The Merriam-Webster online dictionary defines desperation as: "loss of hope and surrender to despair." Now, we might at first reject that definition by saying that we as believers should never lose hope or give in to despair. And, of course, there is truth to that in the sense that the Lord is our hope, but that is exactly the point! As I observe the Christian landscape, I see a great deal of activity. A great amount of energy is being expended doing this conference and going here and there, talking about this destiny, or that program. It seems to me that having conferences or such is just another evidence that we have not "lost hope" in our own abilities to somehow "make" something happen. Desperation that leads to transformation is when we as a people of God come to the absolute place  of despair  and loss of hope that anything we produce would lead us to revival or transformation. 

This kind of desperation is evidenced by persistent prayer that has come to the realization that unless God intervenes in this situation, there IS NOT HOPE! I honestly see very little of that kind of desperation in the Church today in the West. I hear very little of repentance, and turning to the Lord. There are calls for prayer, but those periods are short-lived and we are soon back to our familiar patterns of program and activity.
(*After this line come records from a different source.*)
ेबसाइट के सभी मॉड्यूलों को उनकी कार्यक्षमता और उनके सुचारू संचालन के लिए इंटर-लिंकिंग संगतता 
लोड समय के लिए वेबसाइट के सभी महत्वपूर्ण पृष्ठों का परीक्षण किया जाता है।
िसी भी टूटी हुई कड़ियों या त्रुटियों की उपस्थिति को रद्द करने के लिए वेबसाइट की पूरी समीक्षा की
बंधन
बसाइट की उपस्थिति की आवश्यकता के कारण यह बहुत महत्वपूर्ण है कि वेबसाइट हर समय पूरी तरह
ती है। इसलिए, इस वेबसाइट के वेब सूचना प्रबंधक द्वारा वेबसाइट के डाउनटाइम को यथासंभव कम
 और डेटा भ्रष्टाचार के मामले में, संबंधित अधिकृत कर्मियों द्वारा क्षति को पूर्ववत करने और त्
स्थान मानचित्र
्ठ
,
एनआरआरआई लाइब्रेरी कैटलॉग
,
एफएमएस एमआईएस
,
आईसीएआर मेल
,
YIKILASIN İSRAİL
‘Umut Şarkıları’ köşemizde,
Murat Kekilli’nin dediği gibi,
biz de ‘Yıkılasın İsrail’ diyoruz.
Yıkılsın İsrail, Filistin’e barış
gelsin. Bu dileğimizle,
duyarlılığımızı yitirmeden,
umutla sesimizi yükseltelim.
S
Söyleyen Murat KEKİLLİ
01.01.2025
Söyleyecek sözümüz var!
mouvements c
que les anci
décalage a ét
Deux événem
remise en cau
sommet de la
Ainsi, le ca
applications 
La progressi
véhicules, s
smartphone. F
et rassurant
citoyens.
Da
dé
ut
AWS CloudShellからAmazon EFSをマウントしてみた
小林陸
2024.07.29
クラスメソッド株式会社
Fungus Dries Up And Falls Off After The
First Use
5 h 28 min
 And, the reality is that this kind of desperation cannot be "manufactured" by our frenetic activities. It would seem that we are still in the "we can work our way out of this jam" mentality. The promise of God is sure to those who will give up trying to lean on self made activities. His promise is, that if we align ourselves with Him, His heart, and His ways, He will come to us as surely as the sun rises (Hosea 6:1-3).  We already know there is nothing we can do to "make" the sun rise in the East. God calls for that same acknowledgment when it comes to revival and transformation. He waits for us to truly get desperate.